报错信息:
Error polling for event status: failed to query event: CUDA_ERROR_ILLEGAL_INSTRUCTION: an illegal instruction was encountered
2022-03-24 23:32:13.170887: F tensorflow/core/common_runtime/gpu/gpu_event_mgr.cc:273] Unexpected Event status: 1
Situation description:
I have customized a loss function
def amp_loss(y_true, y_pred): #其实就是幅频特性的损失
#tf.squeeze先去掉axis=1的维度,因为Computes the 1-dimensional discrete Fourier transform of a real-valued signal over the inner-most dimension of input.
#tf.signal.rfft做DFT
#tf.math.abs求幅值
#tf.expand_dims还原原来的axis=1的维度
amplitude_true = tf.expand_dims(tf.math.abs( tf.signal.rfft(tf.squeeze(y_true))),-1)

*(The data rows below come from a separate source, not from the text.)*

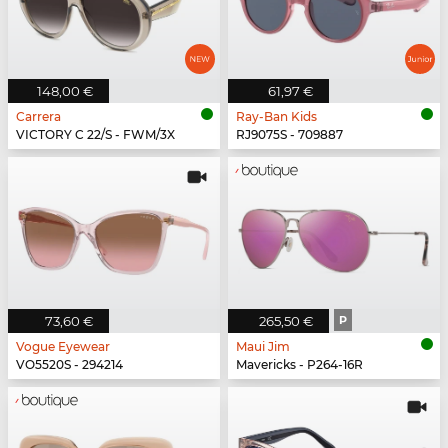
148,00 €
61,97 €
Carrera
Ray-Ban Kids
VICTORY C 22/S - FWM/3X
RJ9075S - 709887
73,60 €
265,50 €
P
Vogue Eyewear
Maui Jim
VO5520S - 294214
Mavericks - P264-16R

amplitude_pred = tf.expand_dims(tf.math.abs( tf.signal.rfft(tf.squeeze(y_pred))),-1)
amplitude_loss = tf.math.reduce_mean(tf.math.square(amplitude_true - amplitude_pred))
return amplitude_loss
The error is reported when model.fit, the consideration is that some arithmetic operations in the loss function are not supported by my cuda
1. Check if there is any problem with the cudnn version.
Like my notebook is tensorflow2.2 GPU version, cudnn seems to be 7.6.5
I try to run it in aws sagemaker studio lab.
The above is tensorflow-gpu 2.6.2 cudnn=8.2.1
2. Try to use the CPU to run and add
before import tensorflow as tf
import os
#用CPU跑
os.environ["CUDA_DEVICE_ORDER"] = "PCI_BUS_ID"
os.environ["CUDA_VISIBLE_DEVICES"] = "-1"
and try using
with tf.device('/cpu:0'):
Force the model to run on the CPU, and there is no problem in the actual measurement.